Despite her modern training, Sawa upheld the traditional belief that women earned honor by bearing birth pains (called jintsu, “battle pain”) in silence. Her pregnant daughter-in-law Teru took this example too much to heart. Smith recounts that Sawa came home one day to find Teru determinedly fixing dinner even with advanced contractions. She had Teru lie down and rigged a sheet around the bedstead that she could tug for leverage.
Despite a shortage of medical workers, no midwife was allowed to work at any of the 10 internment camps.
While Sawa Beppu prospered in Seattle, a campaign against midwives was building elsewhere. Medical journals promoted legislation in various states to make what one called “the ignorant meddlesome midwife a thing of the past”—even though studies in the 1910s and ’20s found that maternal death rates were lowest where the percentage of midwife-attended births was highest. By 1930 the practice of midwifery was nearly eliminated from most of the country.
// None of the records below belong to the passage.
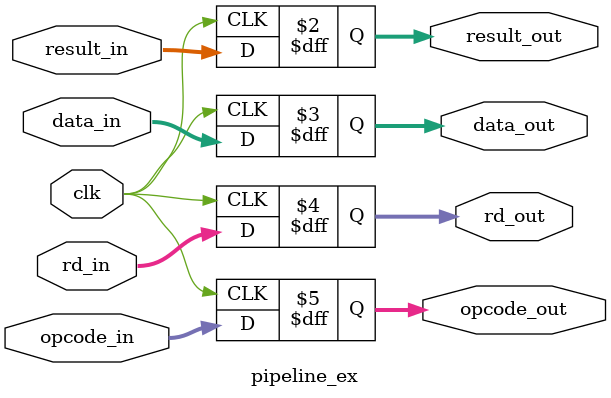
<source format=sv>
module pipeline_ex (
    input clk,
    input  [31:0] result_in,
    input  [31:0] data_in,
    input [4:0] rd_in,
    input [6:0] opcode_in,
    output reg [31:0] result_out,
    output reg [31:0] data_out,
    output reg [4:0] rd_out,
    output reg [6:0] opcode_out
);

always @(negedge clk ) begin
   result_out <= result_in; 
   data_out <= data_in;
   rd_out <= rd_in;
   opcode_out <= opcode_in;
end
    
endmodule
</source>
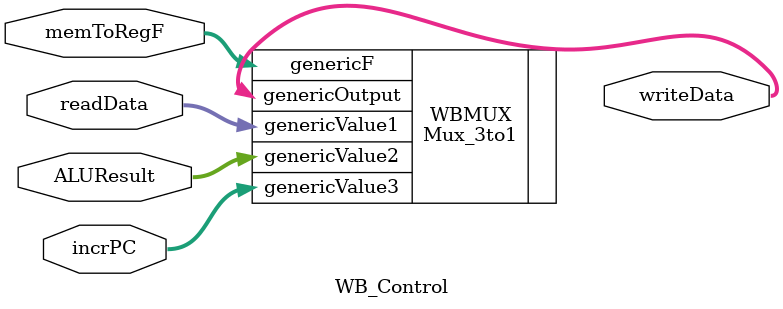
<source format=v>
/*------------------------------------------------------------------ 
-- Haley Whitman & Andrew Hill
-- May 2016
-- CAES: Computer Architecture and Embedded Systems Laboratory
-- University of Oregon
-- Eugene, OR
-- 
--  
-- Filename: WB_Control.v
--
-----------------------------------------------------------------*/

module WB_Control(
	input[31:0] ALUResult,
	input[31:0] readData,
	input[31:0] incrPC,
	input[1:0] memToRegF,
	output[31:0] writeData
	);

Mux_3to1 WBMUX(
	.genericValue1(readData),
	.genericValue2(ALUResult),
	.genericValue3(incrPC),
	.genericF(memToRegF),
	.genericOutput(writeData)
	);




endmodule
</source>
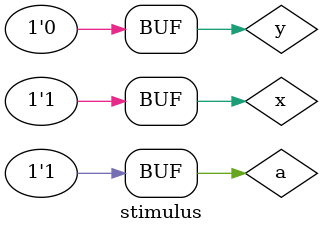
<source format=v>
`timescale 1ns / 1ps
module stimulus;
	// Inputs
	reg x;
	reg y;
	reg a;
	// Outputs
	wire z;
	// Instantiate the Unit Under Test (UUT)
	exercice3 uut (
		x, 
		y, 
		a,
		z
	);

 
	initial begin
	$dumpfile("test_exercice3.vcd");
    $dumpvars(0,stimulus);
		// Initialize Inputs
		x = 0;
		y = 0;
		a = 0;
 
	#20 x = 1;
	#20 y = 1;
	#20 a = 1;
	#20 y = 0;	
	#20 x = 1;	  
	#20 a = 1;
	#40 ;
 
	end  
 
		initial begin
		 $monitor("t=%3d x=%d,y=%d,a=%d,z=%d \n",$time,x,y,a,z, );
		 end
 
endmodule
 
 

</source>
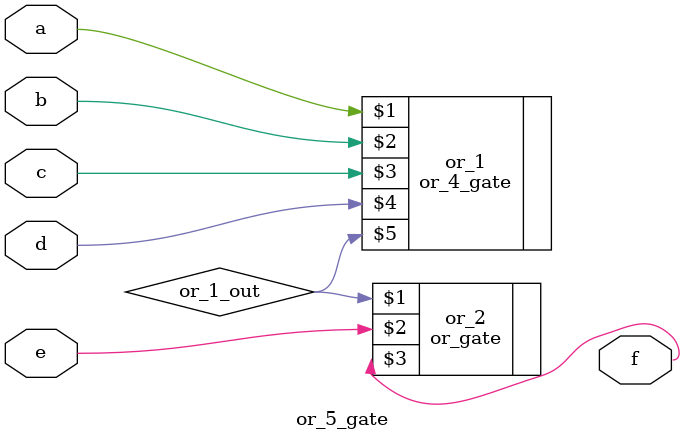
<source format=v>
`timescale 1ns / 1ps
module or_5_gate(input a, input b, input c, input d, input e, output f);

    wire or_1_out;
    
    or_4_gate or_1 (a, b, c, d, or_1_out);
    or_gate or_2 (or_1_out, e, f);

endmodule

</source>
Out West, officials were more accepting of midwives. That may have been because the rest of the country was oversupplied with physicians who competed with midwives for clients, but the West had a doctor shortage. Its few midwives served mainly immigrants and so did not threaten the mainstream doctors. And so many western states passed midwife licensing laws; Washington, California, and Colorado passed theirs in 1917. Washington’s implicitly favored immigrants: It required that each licensee graduate from a midwifery school with at least 14 months’ training, something not available in this country. Sawa Beppu received the first license.
As immigrants grew acculturated and came to rely on doctors, the local midwifery trade declined. It ended with the 1942 Japanese-American internment. Sawa performed her last deliveries under wartime blackouts and Japanese curfews. She and Seattle’s other Japanese midwives were then sent to the Minidoka Relocation Center in southern Idaho, where the home-birth tradition abruptly ceased. The barracks had no bathrooms or running water, and women were ordered to deliver their babies at the camp hospital. Japanese doctors and nurses were pressed into service, but, despite a shortage of medical caregivers, not a single midwife was allowed to work at any of the 10 western internment camps.
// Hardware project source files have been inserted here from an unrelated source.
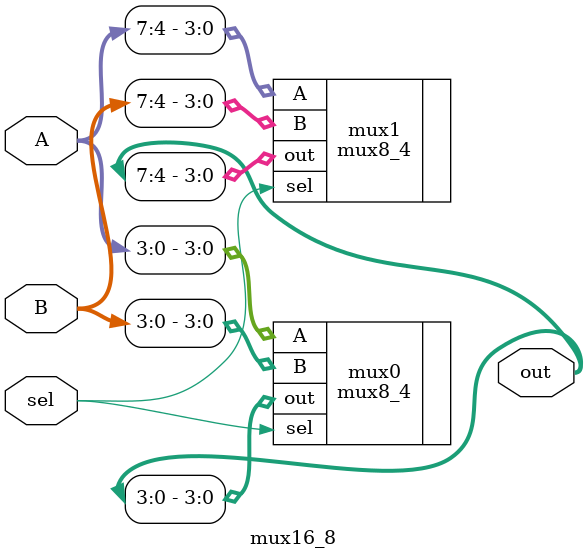
<source format=v>
module mux16_8 (A, B, sel, out);

    input [7:0] A;
    input [7:0] B;
    input sel;
    
    output [7:0] out;
    
    mux8_4 mux0 (.A(A[3:0]), .B(B[3:0]), .sel(sel), .out(out[3:0]));
    mux8_4 mux1 (.A(A[7:4]), .B(B[7:4]), .sel(sel), .out(out[7:4]));
    
endmodule

</source>
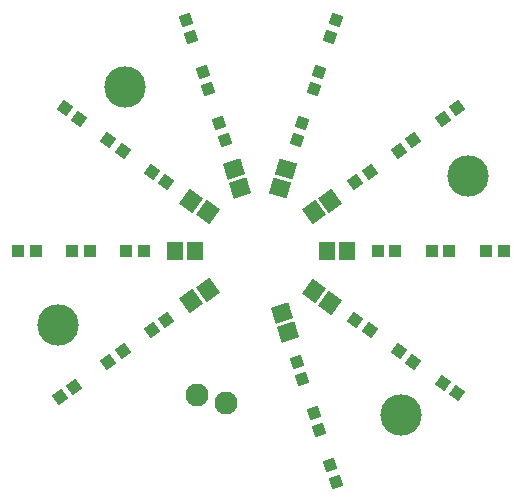
<source format=gts>
G04 Layer_Color=8388736*
%FSLAX25Y25*%
%MOIN*%
G70*
G01*
G75*
%ADD31R,0.03950X0.03950*%
%ADD32R,0.03950X0.03950*%
%ADD33R,0.03950X0.03950*%
%ADD34R,0.03950X0.03950*%
%ADD35P,0.05586X4X189.0*%
%ADD36P,0.05586X4X333.0*%
%ADD37P,0.05586X4X261.0*%
%ADD38P,0.05586X4X117.0*%
G04:AMPARAMS|DCode=39|XSize=61.15mil|YSize=55.24mil|CornerRadius=0mil|HoleSize=0mil|Usage=FLASHONLY|Rotation=198.000|XOffset=0mil|YOffset=0mil|HoleType=Round|Shape=Rectangle|*
%AMROTATEDRECTD39*
4,1,4,0.02054,0.03572,0.03761,-0.01682,-0.02054,-0.03572,-0.03761,0.01682,0.02054,0.03572,0.0*
%
%ADD39ROTATEDRECTD39*%

G04:AMPARAMS|DCode=40|XSize=61.15mil|YSize=55.24mil|CornerRadius=0mil|HoleSize=0mil|Usage=FLASHONLY|Rotation=126.000|XOffset=0mil|YOffset=0mil|HoleType=Round|Shape=Rectangle|*
%AMROTATEDRECTD40*
4,1,4,0.04032,-0.00850,-0.00438,-0.04097,-0.04032,0.00850,0.00438,0.04097,0.04032,-0.00850,0.0*
%
%ADD40ROTATEDRECTD40*%

%ADD41R,0.05524X0.06115*%
G04:AMPARAMS|DCode=42|XSize=61.15mil|YSize=55.24mil|CornerRadius=0mil|HoleSize=0mil|Usage=FLASHONLY|Rotation=54.000|XOffset=0mil|YOffset=0mil|HoleType=Round|Shape=Rectangle|*
%AMROTATEDRECTD42*
4,1,4,0.00438,-0.04097,-0.04032,-0.00850,-0.00438,0.04097,0.04032,0.00850,0.00438,-0.04097,0.0*
%
%ADD42ROTATEDRECTD42*%

G04:AMPARAMS|DCode=43|XSize=61.15mil|YSize=55.24mil|CornerRadius=0mil|HoleSize=0mil|Usage=FLASHONLY|Rotation=344.000|XOffset=0mil|YOffset=0mil|HoleType=Round|Shape=Rectangle|*
%AMROTATEDRECTD43*
4,1,4,-0.03700,-0.01812,-0.02178,0.03498,0.03700,0.01812,0.02178,-0.03498,-0.03700,-0.01812,0.0*
%
%ADD43ROTATEDRECTD43*%

%ADD44P,0.05586X4X370.6*%
%ADD45P,0.05586X4X333.0*%
%ADD46P,0.05586X4X333.0*%
%ADD47C,0.07690*%
%ADD48C,0.13792*%
D31*
X522079Y281000D02*
D03*
X402157Y281000D02*
D03*
X408063Y281000D02*
D03*
X390063Y281000D02*
D03*
X384157D02*
D03*
X366158D02*
D03*
X372063D02*
D03*
D32*
X527984D02*
D03*
D33*
X509842Y281000D02*
D03*
X503937Y281000D02*
D03*
D34*
X485937Y281000D02*
D03*
X491843Y281000D02*
D03*
D35*
X386375Y325047D02*
D03*
X381597Y328518D02*
D03*
X396159Y317938D02*
D03*
X400937Y314467D02*
D03*
X415499Y303887D02*
D03*
X410722Y307358D02*
D03*
X493063Y247533D02*
D03*
X497841Y244062D02*
D03*
X483278Y254642D02*
D03*
X478501Y258113D02*
D03*
D36*
X466419Y221233D02*
D03*
X464595Y226850D02*
D03*
X422018Y357886D02*
D03*
X423843Y352269D02*
D03*
X429405Y335150D02*
D03*
X427581Y340767D02*
D03*
X433143Y323648D02*
D03*
X434968Y318031D02*
D03*
D37*
X415499Y258113D02*
D03*
X410722Y254642D02*
D03*
X396159Y244062D02*
D03*
X400937Y247533D02*
D03*
X384757Y235777D02*
D03*
X379979Y232306D02*
D03*
X512403Y328518D02*
D03*
X507625Y325047D02*
D03*
X493063Y314467D02*
D03*
X497841Y317938D02*
D03*
X483278Y307358D02*
D03*
X478501Y303887D02*
D03*
D38*
X466419Y340767D02*
D03*
X464595Y335150D02*
D03*
X470157Y352269D02*
D03*
X471982Y357886D02*
D03*
X459032Y318031D02*
D03*
X460857Y323648D02*
D03*
D39*
X453981Y260269D02*
D03*
X456049Y253904D02*
D03*
X437950Y308301D02*
D03*
X440018Y301936D02*
D03*
D40*
X429253Y268106D02*
D03*
X423838Y264172D02*
D03*
X470162Y297828D02*
D03*
X464747Y293894D02*
D03*
D41*
X468898Y281000D02*
D03*
X475591Y281000D02*
D03*
X418307Y281000D02*
D03*
X425000Y281000D02*
D03*
D42*
X429253Y293894D02*
D03*
X423838Y297828D02*
D03*
X469951Y263781D02*
D03*
X464537Y267715D02*
D03*
D43*
X453475Y301901D02*
D03*
X455319Y308335D02*
D03*
D44*
X512449Y233547D02*
D03*
X507578Y236886D02*
D03*
D45*
X459032Y243969D02*
D03*
X460857Y238352D02*
D03*
D46*
X470157Y209731D02*
D03*
X471982Y204114D02*
D03*
D47*
X435250Y230291D02*
D03*
X425591Y232879D02*
D03*
D48*
X379402Y256398D02*
D03*
X493669Y226390D02*
D03*
X516043Y305980D02*
D03*
X401721Y335650D02*
D03*
M02*

</source>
After the war, the interned midwives did not resume the practice, and no new midwives took it up in Washington. Then, in the 1970s, the feminist health movement revived interest in midwifery. That interest has grown as studies have found that it offers an alternative at least as safe as hospital delivery for low-risk births, at a third of the cost. Because Washington had been spared the antimidwife campaign, its 1917 licensing law remained on the books. In 1975 a Danish woman and a Chilean woman received the first licenses in decades. In 1978 the Seattle Midwifery School started, finally providing the required training in-state. Today, Washington mothers opt for home birth at twice the national rate. If she were here, Sawa Beppu would be proud, though she might have more competition.